I’ve written a few posts about depression and anxiety now, but I can’t help but reflect on all of the things I’d like to write and share but I’m afraid to.
There are so many stories, feelings, and side effects that would make people uncomfortable to read, so I can only write the easier parts of depression and anxiety.
I sometimes think that if I shared more, people would be very concerned and many wouldn’t really understand or be able to process the information. Feeling like I don’t have an avenue to share these thoughts, feelings, and stories is isolating.

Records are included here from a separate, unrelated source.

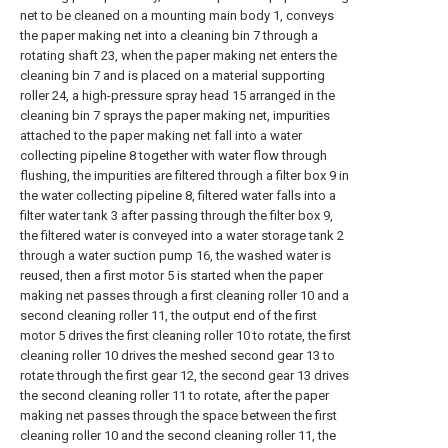
net to be cleaned on a mounting main body 1, conveys
the paper making net into a cleaning bin 7 through a
rotating shaft 23, when the paper making net enters the
cleaning bin 7 and is placed on a material supporting
roller 24, a high-pressure spray head 15 arranged in the
cleaning bin 7 sprays the paper making net, impurities
attached to the paper making net fall into a water
collecting pipeline 8 together with water flow through
flushing, the impurities are filtered through a filter box 9 in
the water collecting pipeline 8, filtered water falls into a
filter water tank 3 after passing through the filter box 9,
the filtered water is conveyed into a water storage tank 2
through a water suction pump 16, the washed water is
reused, then a first motor 5 is started when the paper
making net passes through a first cleaning roller 10 and a
second cleaning roller 11, the output end of the first
motor 5 drives the first cleaning roller 10 to rotate, the first
cleaning roller 10 drives the meshed second gear 13 to
rotate through the first gear 12, the second gear 13 drives
the second cleaning roller 11 to rotate, after the paper
making net passes through the space between the first
cleaning roller 10 and the second cleaning roller 11, the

I wish I felt like I had somewhere to direct some of the stuff going on in my brain and in my life. I consider all of the people in my life but quickly scratch them off my list because they all have enough on their plate and don’t need to hear what’s happening with me. Even with my wife, I have a hard time sharing because she looks at me with pain and sorrow over what I’m experiencing. I know that she wants me to share, but it is hard to put that emotional weight on her shoulders knowing that she already has so much weighing her down. Especially because she feels so helpless to correct my mood or reduce my anxiety.
In the end, mental health is so taboo in part because it makes people so uncomfortable, both those living through it and those witnessing it. I don’t know how this is going to change, but I do know that it needs to. If I don’t feel free to share, how can people ever really understand and thus support me through this illness?